Sayfa —
Yeni Siyasi Aktörlerin Serancamı
AK Parti’den kopan siyasi seçkinler tarafından kurulan yeni siyasi partilerin siyasete yapacakları en büyük katkı, çoğulcu bir baskı oluşturmak olabilir. Bu işlev, bir yanıyla, AK Parti’nin muhafazakâr siyasi alanda yıllar içinde oluşturduğu söylemsel ve fiili hegemonyanın kırılmasına işaret eder. Diğer yanıyla muhafazakâr seçmen dokusunun heterojen bir görüntüye kavuşması anlamına gelir.
I. Siyasi Hâl ve Gidiş
Türkiye’de, son dönem, toplum-devlet-siyaset katmanlarının arasındaki ilişkilerin esasına dair en uygun tabir muhtemelen tahakkümdür.

Gösterilen Veriler —
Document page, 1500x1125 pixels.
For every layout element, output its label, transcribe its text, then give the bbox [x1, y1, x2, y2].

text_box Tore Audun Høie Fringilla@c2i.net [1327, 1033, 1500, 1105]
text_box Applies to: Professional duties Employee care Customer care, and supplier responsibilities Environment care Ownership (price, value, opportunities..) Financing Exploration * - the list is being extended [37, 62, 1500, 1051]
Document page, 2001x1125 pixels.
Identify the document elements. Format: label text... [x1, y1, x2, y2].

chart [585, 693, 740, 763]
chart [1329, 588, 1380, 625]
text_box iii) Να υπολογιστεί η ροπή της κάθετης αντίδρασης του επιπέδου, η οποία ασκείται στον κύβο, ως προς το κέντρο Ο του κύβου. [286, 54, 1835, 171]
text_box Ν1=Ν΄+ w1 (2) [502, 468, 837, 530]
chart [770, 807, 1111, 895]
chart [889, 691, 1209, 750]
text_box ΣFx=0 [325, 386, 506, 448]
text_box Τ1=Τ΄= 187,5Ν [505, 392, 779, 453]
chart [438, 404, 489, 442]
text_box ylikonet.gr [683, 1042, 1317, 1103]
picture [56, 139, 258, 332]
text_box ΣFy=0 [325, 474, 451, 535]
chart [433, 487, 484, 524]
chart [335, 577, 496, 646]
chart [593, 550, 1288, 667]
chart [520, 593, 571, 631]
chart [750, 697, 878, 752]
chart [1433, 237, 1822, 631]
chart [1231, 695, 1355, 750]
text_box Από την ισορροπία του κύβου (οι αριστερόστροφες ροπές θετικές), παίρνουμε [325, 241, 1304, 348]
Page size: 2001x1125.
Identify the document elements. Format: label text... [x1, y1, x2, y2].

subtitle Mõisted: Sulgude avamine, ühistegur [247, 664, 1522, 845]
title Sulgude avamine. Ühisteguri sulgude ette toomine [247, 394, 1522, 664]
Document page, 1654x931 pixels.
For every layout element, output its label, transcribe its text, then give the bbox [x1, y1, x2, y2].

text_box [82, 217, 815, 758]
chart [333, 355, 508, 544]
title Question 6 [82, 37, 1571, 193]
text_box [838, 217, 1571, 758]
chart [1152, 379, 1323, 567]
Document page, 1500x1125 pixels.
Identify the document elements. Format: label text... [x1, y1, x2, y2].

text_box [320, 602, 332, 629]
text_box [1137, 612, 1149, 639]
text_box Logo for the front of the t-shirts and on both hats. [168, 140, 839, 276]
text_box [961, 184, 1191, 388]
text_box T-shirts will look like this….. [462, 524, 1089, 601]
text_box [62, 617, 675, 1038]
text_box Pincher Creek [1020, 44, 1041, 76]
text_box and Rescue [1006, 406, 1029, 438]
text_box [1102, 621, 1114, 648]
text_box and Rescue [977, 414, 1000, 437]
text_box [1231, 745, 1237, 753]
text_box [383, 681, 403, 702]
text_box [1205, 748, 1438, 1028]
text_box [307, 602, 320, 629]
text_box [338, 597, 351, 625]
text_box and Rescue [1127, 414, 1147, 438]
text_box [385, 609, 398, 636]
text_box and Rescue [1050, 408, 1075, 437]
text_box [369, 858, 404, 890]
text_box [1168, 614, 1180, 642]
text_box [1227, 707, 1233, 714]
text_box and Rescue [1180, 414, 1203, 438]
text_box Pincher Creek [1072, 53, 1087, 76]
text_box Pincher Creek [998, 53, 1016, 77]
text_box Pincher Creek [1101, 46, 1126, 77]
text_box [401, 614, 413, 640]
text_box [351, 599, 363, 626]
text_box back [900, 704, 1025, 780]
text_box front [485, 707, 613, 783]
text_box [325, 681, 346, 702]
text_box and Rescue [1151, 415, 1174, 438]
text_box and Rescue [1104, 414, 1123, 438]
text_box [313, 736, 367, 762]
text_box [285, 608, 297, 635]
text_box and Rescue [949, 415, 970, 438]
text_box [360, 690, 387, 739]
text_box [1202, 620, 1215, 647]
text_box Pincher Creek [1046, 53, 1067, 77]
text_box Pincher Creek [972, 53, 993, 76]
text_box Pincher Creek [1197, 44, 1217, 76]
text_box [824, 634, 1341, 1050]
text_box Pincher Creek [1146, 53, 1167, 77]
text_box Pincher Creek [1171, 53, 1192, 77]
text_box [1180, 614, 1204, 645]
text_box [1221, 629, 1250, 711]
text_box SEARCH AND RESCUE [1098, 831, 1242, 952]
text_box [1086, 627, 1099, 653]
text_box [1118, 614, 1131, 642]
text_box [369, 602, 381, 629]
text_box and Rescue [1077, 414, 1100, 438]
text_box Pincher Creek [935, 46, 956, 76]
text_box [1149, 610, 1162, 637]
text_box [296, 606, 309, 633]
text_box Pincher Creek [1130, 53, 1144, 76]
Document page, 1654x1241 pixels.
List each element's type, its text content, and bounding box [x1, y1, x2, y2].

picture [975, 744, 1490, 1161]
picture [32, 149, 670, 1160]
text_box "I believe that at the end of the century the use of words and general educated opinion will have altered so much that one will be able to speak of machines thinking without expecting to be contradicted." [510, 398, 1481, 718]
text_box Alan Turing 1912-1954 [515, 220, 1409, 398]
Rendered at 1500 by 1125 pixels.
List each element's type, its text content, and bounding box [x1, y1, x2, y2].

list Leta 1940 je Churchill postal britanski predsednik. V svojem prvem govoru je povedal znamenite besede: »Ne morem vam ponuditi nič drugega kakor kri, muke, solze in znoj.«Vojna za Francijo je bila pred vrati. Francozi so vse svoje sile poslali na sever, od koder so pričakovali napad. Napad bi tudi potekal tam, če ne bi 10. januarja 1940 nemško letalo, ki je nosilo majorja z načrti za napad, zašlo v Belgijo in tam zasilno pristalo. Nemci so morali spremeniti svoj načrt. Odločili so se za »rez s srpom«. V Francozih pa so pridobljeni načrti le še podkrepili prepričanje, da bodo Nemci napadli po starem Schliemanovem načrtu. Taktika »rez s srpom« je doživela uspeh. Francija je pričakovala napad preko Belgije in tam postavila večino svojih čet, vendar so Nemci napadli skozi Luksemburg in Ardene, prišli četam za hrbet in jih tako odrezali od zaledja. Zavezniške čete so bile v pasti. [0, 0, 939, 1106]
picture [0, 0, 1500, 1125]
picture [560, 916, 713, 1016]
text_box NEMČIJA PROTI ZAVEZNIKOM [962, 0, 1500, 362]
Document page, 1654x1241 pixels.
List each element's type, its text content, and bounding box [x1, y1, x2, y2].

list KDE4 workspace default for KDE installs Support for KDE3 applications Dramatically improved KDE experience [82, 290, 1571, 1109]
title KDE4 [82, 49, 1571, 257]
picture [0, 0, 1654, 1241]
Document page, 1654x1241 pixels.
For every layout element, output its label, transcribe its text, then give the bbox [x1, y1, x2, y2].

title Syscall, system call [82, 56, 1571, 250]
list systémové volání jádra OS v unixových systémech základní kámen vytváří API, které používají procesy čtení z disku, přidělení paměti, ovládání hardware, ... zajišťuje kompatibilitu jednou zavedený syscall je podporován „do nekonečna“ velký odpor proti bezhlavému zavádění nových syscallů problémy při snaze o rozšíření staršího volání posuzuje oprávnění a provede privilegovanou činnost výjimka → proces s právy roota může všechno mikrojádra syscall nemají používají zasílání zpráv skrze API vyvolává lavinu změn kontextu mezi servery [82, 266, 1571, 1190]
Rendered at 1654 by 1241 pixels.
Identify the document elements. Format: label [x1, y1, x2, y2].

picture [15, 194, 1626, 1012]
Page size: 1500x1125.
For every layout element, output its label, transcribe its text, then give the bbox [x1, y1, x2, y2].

Yapılacaklar —
(a) Sayfadaki yazıya göre, AK Parti'den kopan seçkinlerin kurduğu yeni partilerin çoğulcu bir baskı oluşturması hangi iki anlama gelir? Bir ila üç cümleyle açıklayın.
(b) Sayfadaki yazı, Türkiye'de son dönemde toplum, devlet ve siyaset katmanları arasındaki ilişkilerin esasını anlatmak için en uygun tabir olarak hangisini öne sürüyor?

Görev Sonuçları —
(a) Bu işlev, bir yandan AK Parti'nin muhafazakâr siyasi alanda yıllar içinde kurduğu söylemsel ve fiili hegemonyanın kırılmasına işaret eder. Öte yandan muhafazakâr seçmen dokusunun heterojen bir görüntüye kavuşması demektir.

(b) Tahakküm.